A Regularization-based Tomographic Reconstruction Algorithm for Horizontal Radial Plume Mapping of Trace Gases

Computed tomography optical remote sensing (CT-ORS) is a powerful tool to retrieve the two-dimensional concentration map of trace gases over a large area under investigation. Horizontal radial plume mapping (HRPM) is easy to be deployed in practice by using only one detector and a non-overlapped beam geometry. But the reconstruction task is more difficult than that using the overlapped beam geometry. The pixel-based reconstruction method of non-negative least square (NNLS) performs poorly in HRPM configuration due to the fixed coarse grid resolution, especially under the conditions when the peak locations of the concentration are near to the detector. We have developed a new algorithm based on grid interpolation and regularization techniques.
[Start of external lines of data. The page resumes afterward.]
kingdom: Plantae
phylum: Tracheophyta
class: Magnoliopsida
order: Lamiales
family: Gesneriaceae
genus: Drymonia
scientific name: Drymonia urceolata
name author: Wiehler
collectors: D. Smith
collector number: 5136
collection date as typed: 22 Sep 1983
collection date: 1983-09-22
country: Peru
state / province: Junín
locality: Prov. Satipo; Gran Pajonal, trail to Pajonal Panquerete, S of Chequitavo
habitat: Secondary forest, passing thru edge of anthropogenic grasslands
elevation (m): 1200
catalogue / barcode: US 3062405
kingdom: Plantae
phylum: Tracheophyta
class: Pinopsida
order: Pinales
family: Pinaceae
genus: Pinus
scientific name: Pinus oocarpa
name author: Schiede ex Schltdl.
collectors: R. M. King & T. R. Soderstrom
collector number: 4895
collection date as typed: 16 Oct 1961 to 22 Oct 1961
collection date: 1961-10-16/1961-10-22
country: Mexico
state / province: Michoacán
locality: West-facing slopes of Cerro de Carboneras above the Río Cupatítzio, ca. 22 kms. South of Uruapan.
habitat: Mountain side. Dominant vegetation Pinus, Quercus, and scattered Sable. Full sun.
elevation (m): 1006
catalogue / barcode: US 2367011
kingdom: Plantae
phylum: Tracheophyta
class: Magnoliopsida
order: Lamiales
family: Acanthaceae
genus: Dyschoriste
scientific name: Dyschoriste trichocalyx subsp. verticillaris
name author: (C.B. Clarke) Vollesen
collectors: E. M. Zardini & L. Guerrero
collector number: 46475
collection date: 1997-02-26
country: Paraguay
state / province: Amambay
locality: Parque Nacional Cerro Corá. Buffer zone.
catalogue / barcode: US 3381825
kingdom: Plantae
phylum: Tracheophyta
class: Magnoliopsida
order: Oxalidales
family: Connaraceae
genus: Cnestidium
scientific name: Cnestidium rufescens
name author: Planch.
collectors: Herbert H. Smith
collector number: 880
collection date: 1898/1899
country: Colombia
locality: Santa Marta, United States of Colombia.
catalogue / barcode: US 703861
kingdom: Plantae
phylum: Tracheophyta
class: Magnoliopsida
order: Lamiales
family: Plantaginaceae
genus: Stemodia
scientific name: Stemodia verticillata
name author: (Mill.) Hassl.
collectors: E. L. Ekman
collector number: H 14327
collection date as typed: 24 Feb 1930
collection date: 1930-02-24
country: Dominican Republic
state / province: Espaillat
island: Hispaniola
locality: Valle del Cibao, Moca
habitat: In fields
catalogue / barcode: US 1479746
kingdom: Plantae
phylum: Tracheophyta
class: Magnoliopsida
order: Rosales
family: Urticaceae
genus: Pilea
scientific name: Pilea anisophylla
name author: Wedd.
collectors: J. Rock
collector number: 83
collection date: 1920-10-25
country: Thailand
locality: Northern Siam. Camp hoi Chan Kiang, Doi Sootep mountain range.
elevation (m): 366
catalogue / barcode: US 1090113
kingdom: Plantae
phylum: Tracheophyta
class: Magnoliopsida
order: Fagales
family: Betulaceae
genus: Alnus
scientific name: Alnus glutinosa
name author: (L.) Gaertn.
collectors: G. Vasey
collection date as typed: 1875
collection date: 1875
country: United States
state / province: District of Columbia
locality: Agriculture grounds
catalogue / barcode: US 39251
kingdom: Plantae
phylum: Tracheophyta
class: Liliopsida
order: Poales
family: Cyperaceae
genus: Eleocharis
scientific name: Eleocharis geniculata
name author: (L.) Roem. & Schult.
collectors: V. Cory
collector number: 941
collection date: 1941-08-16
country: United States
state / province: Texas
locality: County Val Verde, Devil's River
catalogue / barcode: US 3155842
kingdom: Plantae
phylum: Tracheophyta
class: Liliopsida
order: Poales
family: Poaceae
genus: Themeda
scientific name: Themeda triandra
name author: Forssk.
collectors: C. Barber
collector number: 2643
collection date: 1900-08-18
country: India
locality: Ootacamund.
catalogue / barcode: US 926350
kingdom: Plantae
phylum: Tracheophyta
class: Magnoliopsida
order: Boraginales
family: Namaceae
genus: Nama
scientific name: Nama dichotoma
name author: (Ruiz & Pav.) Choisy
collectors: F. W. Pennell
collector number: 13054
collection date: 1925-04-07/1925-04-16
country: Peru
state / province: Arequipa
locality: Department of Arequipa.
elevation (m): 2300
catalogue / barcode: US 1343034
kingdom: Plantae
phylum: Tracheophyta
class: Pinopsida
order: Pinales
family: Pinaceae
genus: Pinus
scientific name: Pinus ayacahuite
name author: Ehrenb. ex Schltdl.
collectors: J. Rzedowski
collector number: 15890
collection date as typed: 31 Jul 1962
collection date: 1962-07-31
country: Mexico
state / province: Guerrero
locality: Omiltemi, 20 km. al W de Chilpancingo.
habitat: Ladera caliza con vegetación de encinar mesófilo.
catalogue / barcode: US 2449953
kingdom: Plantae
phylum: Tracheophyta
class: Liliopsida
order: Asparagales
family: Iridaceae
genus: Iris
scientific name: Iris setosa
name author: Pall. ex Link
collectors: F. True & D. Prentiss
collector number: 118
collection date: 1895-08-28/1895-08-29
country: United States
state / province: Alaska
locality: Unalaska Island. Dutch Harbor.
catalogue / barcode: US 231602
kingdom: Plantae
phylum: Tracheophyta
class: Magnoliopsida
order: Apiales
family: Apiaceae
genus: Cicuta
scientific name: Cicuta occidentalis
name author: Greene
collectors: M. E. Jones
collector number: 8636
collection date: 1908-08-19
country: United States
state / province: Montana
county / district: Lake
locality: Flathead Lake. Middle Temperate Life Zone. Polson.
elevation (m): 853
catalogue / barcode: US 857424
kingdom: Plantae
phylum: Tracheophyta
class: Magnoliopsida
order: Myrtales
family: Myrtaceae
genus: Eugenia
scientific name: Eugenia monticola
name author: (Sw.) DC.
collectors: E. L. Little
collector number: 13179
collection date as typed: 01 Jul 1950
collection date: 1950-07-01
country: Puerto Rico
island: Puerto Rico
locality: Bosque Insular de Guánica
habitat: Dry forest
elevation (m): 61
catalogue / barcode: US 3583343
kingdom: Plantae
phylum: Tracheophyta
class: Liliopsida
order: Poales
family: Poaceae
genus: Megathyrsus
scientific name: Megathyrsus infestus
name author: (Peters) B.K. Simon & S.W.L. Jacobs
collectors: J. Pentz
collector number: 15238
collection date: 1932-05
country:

First, the original grids determined by the HRPM configuration were interpolated into high-resolution grids before the reconstruction. Then, the generated highly underdetermined system of linear equations was regularized using low third derivatives (LTD) approach, resulting in an overdetermined system of linear equations. Finally, the NNLS algorithm was used to find the least square solution. To compare the performances between the new algorithm and traditional NNLS algorithm, multiple distribution maps were generated using bivariate Gaussian distribution, bivariate lognormal distribution, and Gaussian dispersion model. Results under these different distribution conditions showed that the new method significantly improved the accuracy of the reconstruction, especially the accuracy of the peak location. This new algorithm is fast and accurate by taking advantages of both the fast computation of NNLS algorithm and the smoothness solution of smooth basis function minimization (SBFM) algorithm. It is expected to promote the actual application of the CT-ORS mapping of air pollutants.